Times have changed, at least with respect to the prevalence of tobacco ads in the media. However, Cynthia A. Pearson, executive director of the National Women’s Health Network, said reporters must persist with questions about money. “Journalism today is inextricably targeted with marketing to women,” Pearson said. Reporters must always ask: “Was the story provided by somebody with financial interest in the outcome?
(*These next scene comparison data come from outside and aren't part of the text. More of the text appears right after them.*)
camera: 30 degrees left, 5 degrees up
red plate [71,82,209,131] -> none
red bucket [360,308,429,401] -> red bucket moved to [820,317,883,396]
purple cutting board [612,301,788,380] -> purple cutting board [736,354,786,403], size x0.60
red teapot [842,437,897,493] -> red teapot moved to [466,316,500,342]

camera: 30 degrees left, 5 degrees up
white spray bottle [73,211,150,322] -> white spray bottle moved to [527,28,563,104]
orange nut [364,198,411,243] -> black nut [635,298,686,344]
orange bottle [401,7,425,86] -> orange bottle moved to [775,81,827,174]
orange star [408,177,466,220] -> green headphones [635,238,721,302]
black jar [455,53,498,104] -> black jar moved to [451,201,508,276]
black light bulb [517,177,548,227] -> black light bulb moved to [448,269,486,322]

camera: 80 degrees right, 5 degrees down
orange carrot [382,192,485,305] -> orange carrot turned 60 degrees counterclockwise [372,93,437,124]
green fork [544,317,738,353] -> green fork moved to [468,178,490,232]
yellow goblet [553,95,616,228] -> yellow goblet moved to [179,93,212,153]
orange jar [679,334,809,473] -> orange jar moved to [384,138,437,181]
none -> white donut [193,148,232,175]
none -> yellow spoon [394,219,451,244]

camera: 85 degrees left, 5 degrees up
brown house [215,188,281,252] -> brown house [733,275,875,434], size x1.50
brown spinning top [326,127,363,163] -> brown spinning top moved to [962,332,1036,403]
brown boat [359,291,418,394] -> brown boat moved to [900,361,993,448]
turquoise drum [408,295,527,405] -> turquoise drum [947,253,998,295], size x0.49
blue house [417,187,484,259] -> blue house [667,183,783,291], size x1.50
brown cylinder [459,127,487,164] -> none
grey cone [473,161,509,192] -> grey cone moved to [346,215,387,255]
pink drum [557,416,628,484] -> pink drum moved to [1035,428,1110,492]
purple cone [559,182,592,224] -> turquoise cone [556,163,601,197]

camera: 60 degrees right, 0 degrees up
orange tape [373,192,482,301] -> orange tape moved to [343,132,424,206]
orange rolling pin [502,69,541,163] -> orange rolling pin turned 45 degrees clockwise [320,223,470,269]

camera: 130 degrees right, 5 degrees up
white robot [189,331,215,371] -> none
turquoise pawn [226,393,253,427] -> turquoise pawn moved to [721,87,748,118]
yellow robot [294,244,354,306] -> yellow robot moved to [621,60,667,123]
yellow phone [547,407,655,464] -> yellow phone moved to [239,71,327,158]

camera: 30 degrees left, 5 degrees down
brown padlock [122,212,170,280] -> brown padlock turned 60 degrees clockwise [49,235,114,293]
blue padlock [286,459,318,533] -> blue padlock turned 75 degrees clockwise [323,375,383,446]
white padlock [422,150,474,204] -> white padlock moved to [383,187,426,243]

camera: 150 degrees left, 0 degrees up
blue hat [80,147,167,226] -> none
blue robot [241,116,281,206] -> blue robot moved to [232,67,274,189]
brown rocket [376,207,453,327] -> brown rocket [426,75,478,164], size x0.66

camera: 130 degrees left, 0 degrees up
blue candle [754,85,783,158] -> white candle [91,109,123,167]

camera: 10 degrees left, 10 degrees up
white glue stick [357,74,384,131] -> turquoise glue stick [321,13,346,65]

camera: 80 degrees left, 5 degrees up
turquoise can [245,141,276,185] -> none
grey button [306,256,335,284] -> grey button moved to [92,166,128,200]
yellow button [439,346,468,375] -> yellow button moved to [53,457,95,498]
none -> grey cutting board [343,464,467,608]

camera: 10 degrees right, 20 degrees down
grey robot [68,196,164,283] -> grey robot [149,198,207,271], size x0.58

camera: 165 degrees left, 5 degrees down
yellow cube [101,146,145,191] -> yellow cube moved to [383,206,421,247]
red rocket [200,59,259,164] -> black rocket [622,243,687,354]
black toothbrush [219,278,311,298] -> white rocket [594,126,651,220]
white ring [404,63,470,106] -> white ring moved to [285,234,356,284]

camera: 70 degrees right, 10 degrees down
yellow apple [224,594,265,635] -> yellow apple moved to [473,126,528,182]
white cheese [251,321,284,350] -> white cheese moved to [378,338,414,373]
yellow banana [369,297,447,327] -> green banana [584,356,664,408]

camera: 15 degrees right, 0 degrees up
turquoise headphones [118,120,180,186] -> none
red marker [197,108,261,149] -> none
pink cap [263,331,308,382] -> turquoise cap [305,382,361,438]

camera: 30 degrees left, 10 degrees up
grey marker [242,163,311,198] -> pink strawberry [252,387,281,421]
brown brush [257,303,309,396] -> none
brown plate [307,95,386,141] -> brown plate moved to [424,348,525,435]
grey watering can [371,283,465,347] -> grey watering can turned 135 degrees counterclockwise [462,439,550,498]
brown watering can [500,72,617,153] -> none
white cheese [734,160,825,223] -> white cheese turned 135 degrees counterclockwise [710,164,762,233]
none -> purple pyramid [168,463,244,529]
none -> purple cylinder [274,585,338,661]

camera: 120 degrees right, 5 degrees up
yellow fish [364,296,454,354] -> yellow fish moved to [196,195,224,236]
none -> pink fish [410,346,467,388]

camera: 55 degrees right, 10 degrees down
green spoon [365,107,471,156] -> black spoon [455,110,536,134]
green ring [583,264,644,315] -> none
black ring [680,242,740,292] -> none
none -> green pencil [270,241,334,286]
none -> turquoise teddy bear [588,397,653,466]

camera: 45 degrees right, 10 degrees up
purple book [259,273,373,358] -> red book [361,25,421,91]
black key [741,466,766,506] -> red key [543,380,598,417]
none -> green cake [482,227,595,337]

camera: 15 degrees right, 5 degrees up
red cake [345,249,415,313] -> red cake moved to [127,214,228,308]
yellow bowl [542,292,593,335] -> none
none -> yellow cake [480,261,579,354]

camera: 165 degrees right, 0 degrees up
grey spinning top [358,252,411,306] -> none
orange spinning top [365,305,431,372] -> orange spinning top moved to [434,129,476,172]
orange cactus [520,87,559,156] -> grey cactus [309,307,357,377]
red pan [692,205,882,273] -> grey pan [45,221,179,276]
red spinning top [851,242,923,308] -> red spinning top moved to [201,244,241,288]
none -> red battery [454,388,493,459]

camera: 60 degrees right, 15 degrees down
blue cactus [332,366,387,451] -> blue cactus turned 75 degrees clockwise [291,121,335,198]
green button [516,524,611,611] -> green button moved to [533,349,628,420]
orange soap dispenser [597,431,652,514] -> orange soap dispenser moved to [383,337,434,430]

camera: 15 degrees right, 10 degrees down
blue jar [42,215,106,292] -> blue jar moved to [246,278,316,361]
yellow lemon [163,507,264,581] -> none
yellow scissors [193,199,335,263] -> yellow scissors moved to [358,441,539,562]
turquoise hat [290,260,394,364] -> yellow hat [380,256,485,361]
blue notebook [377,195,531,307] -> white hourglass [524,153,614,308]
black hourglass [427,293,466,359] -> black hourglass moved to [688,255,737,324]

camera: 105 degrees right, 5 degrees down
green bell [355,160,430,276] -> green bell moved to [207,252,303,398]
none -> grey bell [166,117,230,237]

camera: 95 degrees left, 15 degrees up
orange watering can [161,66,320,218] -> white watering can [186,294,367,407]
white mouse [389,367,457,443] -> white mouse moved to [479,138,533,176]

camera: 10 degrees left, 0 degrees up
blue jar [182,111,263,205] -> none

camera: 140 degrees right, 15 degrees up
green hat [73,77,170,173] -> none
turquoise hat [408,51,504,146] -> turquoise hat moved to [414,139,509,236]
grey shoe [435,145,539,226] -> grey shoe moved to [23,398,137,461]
Is there a creation of disease where none exists?”
Marcia C. Inhorn, professor of health behavior and director of the University of Michigan Center for Middle Eastern and North African Studies, said that, too often, reporters create the impression that certain medical conditions are more prevalent than they really are.
Inhorn said the media misses many of the “mundane realities” of women’s health in the developing world to focus on “headline grabbers that harm far fewer women.” There’s too much news of relatively small problems—genital cutting, honor killings, dowry deaths and obstetric fistulas—and too little news of widespread medical issues—lack of access to high-quality reproductive health care, reproductive tract infections and maternity and pediatric health services.
Activist and cancer survivor Frances M. Visco, head of the National Breast Cancer Coalition, offered a powerful motivation for reporters to do all they can to get medical stories right. “These issues are complex. They cannot be reduced to sound bites. Individual women often make the wrong decision based on misinformation in sound bites.”
— Lisa Rapaport ’06 is a reporter with the Sacramento Bee.